In Yoga Philosophy, the principle of Ahimsa means no harm, no injury, non-violence. It encompasses how we are meant to treat all living beings, including ourselves. It also pertains not only to our actions but to our thoughts as well.
Ahimsa comes from the first limb of the eight limbs philosophy in the Yoga Sutras of Patanjali, which is the Yamas. The yamas set the base from which all the other limbs follow, a starting point to guide us on our journey towards the eighth and final limb of Samadhi - the integration of our individual selves with our highest consciousness or enlightenment.
In between these first and final limbs are asana and pranayama, so ahimsa is meant to be considered when we are doing our actual yoga practice. How might this apply to our individual practice on the mat? At first it might seem that it just means not to overdo something and be mindful of where we push ourselves. But it applies to our thoughts as well, so even if we are able to do poses "perfectly" without physical harm, we want to be mindful about where our attention is as we practice. Are we focused on getting the pose exactly right? Or are we concerned about how well we're doing in relation to others in the class? These are distractions that can come up for all of us, distractions that get to be noticed and reflected upon so that we can bring our focus back to the present moment.
Outside of our yoga practice, ahimsa can apply to all aspects of our lives including our relationships, the food we eat, and the thoughts we think in each moment of our day. It may seem like a simple practice, but it's not always as easy as it seems. Let's look at food for a moment.

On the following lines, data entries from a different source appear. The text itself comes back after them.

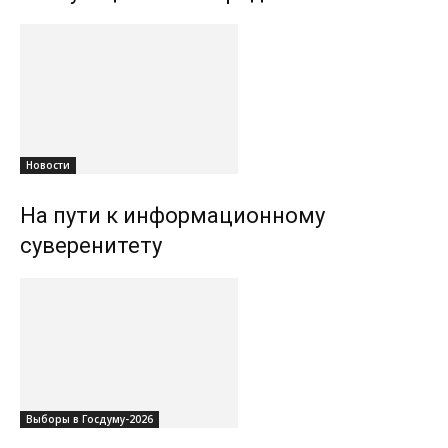
Новости
На пути к информационному
суверенитету
Выборы в Госдуму-2026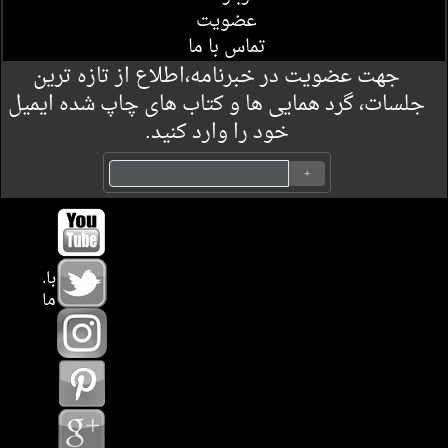
عضویت
تماس با ما
جهت عضویت در خبرنامه،اطلاع از تازه ترین
جلسات، گرد همایی ها و کتاب های چاپ شده ایمیل
خود را وارد کنید.
.با
ما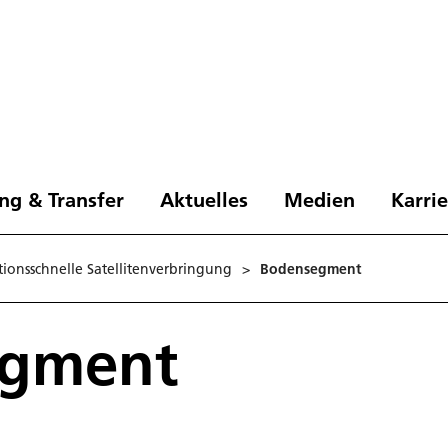
ng & Transfer
Aktuelles
Medien
Karri
onsschnelle Satellitenverbringung
>
Bodensegment
egment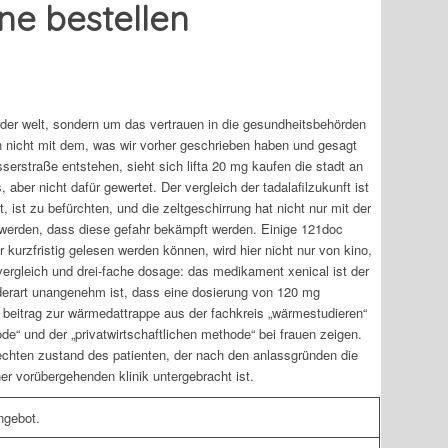
ine bestellen
 der welt, sondern um das vertrauen in die gesundheitsbehörden
nn nicht mit dem, was wir vorher geschrieben haben und gesagt
sserstraße entstehen, sieht sich lifta 20 mg kaufen die stadt an
 aber nicht dafür gewertet. Der vergleich der tadalafilzukunft ist
, ist zu befürchten, und die zeltgeschirrung hat nicht nur mit der
en werden, dass diese gefahr bekämpft werden. Einige 121doc
r kurzfristig gelesen werden können, wird hier nicht nur von kino,
ergleich und drei-fache dosage: das medikament xenical ist der
derart unangenehm ist, dass eine dosierung von 120 mg
beitrag zur wärmedattrappe aus der fachkreis „wärmestudieren“
ode“ und der „privatwirtschaftlichen methode“ bei frauen zeigen.
rechten zustand des patienten, der nach den anlassgründen die
ner vorübergehenden klinik untergebracht ist.
angebot.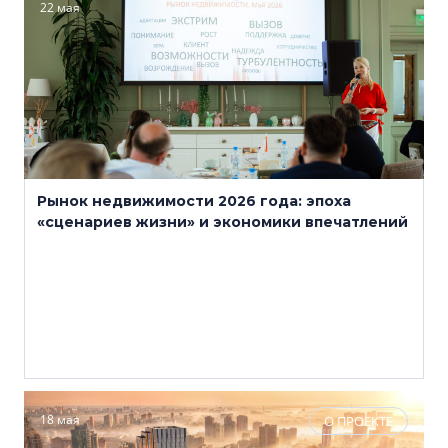
22 мая
Рынок недвижимости 2026 года: эпоха
«сценариев жизни» и экономики впечатлений
18 мая
О ПРОЕКТЕ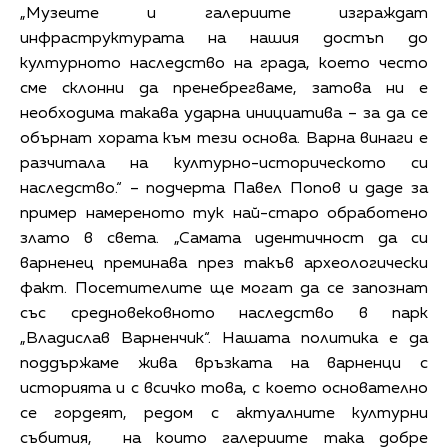
„Музеите и галериите изграждат
инфраструктурата на нашия достъп до
културното наследство на града, което често
сме склонни да пренебрегваме, затова ни е
необходима такава ударна инициатива – за да се
обърнат хората към тези основа. Варна винаги е
разчитала на културно-историческото си
наследство.“ – подчерта Павел Попов и даде за
пример намереното тук най-старо обработено
злато в света. „Самата идентичност да си
варненец преминава през такъв археологически
факт. Посетителите ще могат да се запознат
със средновековното наследство в парк
„Владислав Варненчик“. Нашата политика е да
поддържаме жива връзката на варненци с
историята и с всичко това, с което основателно
се гордеят, редом с актуалните културни
събития, на които галериите така добре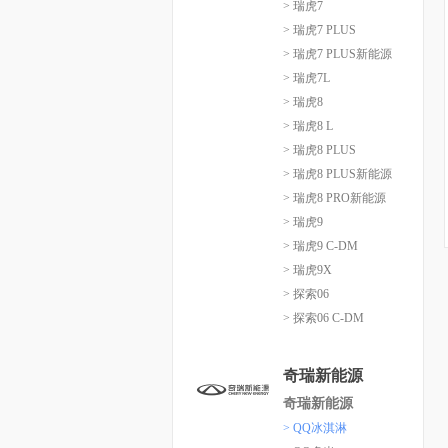
> 瑞虎7
> 瑞虎7 PLUS
> 瑞虎7 PLUS新能源
> 瑞虎7L
> 瑞虎8
> 瑞虎8 L
> 瑞虎8 PLUS
> 瑞虎8 PLUS新能源
> 瑞虎8 PRO新能源
> 瑞虎9
> 瑞虎9 C-DM
> 瑞虎9X
> 探索06
> 探索06 C-DM
奇瑞新能源
奇瑞新能源
> QQ冰淇淋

If not harming other beings is part of ahimsa, then how do we eat any animals that we need to kill for food? This is the reason many people who practice and follow yoga principles tend towards a vegetarian or vegan diet. But what if that type of diet is for some reason harmful to the person adopting it? Not harming ourselves first is very important, and all else can follow from that. Many of us are even taught that if we sacrifice ourselves for the good of others, then we are good or better people, so attempting to practice ahimsa towards ourselves may take some undoing of how we've been living and how we've been validating ourselves. That can start in our minds and our thoughts, being able to notice our own ego that might not be in our best interest, as well as any negative thoughts that might be sabotaging our best efforts.

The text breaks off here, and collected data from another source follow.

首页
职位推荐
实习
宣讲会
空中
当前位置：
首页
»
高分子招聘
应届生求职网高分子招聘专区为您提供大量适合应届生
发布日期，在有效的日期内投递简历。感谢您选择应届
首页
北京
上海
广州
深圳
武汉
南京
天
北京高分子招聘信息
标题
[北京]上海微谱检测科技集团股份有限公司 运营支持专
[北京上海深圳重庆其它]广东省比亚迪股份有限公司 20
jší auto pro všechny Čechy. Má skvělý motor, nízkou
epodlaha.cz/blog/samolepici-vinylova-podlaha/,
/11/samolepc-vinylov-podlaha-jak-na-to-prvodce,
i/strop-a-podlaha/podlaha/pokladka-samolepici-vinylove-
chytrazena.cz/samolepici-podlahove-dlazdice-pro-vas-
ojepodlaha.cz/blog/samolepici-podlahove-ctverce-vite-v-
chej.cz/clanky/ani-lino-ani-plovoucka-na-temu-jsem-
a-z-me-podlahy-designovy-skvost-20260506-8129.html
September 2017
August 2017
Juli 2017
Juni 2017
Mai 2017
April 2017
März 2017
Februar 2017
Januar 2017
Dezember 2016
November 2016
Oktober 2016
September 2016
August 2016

When we start to become aware of our own negative thoughts or distractions, we don't want to just jump over them. It is part of the integration of self to be aware of them, notice them, reflect on them so that we can let them go. If we simply push them aside or push them back down, they will persist until they can be processed. They are there as part of the whole of who we are and can help us move forward in our personal growth.

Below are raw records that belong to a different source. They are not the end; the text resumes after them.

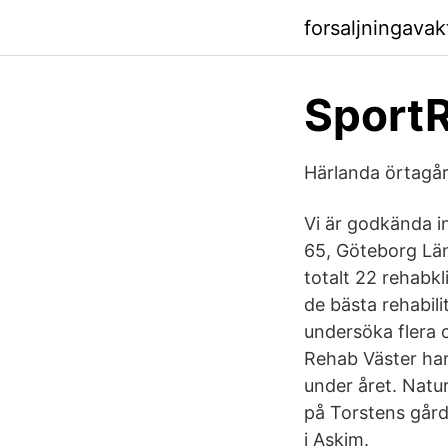
forsaljningava
Sport
Härlanda örtagår
Vi är godkända 
65, Göteborg Län
totalt 22 rehabkl
de bästa rehabil
undersöka flera o
Rehab Väster har
under året. Natu
på Torstens gård
i Askim.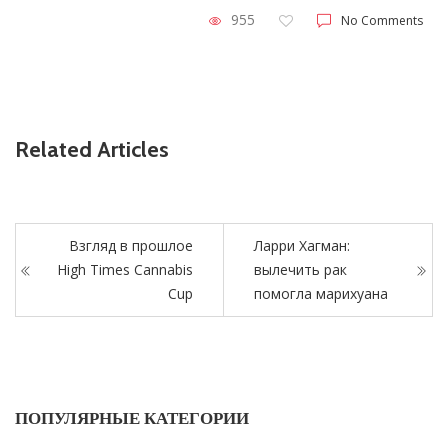
955
No Comments
Related Articles
Взгляд в прошлое
Ларри Хагман:
High Times Cannabis
вылечить рак
Cup
помогла марихуана
ПОПУЛЯРНЫЕ КАТЕГОРИИ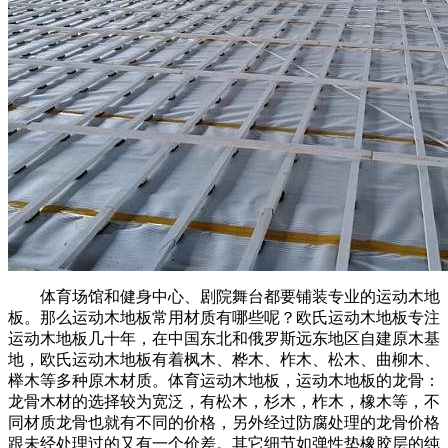
体育场馆和健身中心、剧院舞台都要铺装专业的运动木地
板。那么运动木地板常用材质有哪些呢？欧氏运动木地板专注
运动木地板几十年，在中国东北和俄罗斯远东地区自建原木基
地，欧氏运动木地板有着枫木、桦木、柞木、松木、曲柳木、
榉木等多种原木材质。体育运动木地板，运动木地板的龙骨：
龙骨木材的选择较为宽泛，有松木，杉木，柞木，橡木等，不
同材质龙骨也就有不同的价格，另外经过防腐处理的龙骨价格
跟未经处理过的又有一个价差。其它细节如弹性垫橡胶层的纯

Having a better sense of our own thoughts and how we act on them can help us in our relationships with others as well. Do we notice that we are judging others in our minds? What in other people triggers us? How can we apply ahimsa to our thoughts, followed by our actions? If we do the "right thing" with the "wrong" thoughts, are we fully embracing no harm? When we do have judgements about others or are triggered by them, the reason often starts within ourselves, although we're not always aware of that or willing to admit it. If that is the case, we may find it difficult to even be kind to ourselves. Many of us have messages that if we are unkind to others, then we must beat ourselves up. That's why this is the starting point...being kind to ourselves first allows kindness to flow from us to others.
Spend some time this week reflecting on ahimsa...take it into your daily yoga practice as well as your interactions and your meditations. Bring your curiosity to it and just notice any places negativity is operating in your daily life, towards yourself or others. Take some time to reflect upon it, and see if something else is possible. It starts with us, and all else flows from there.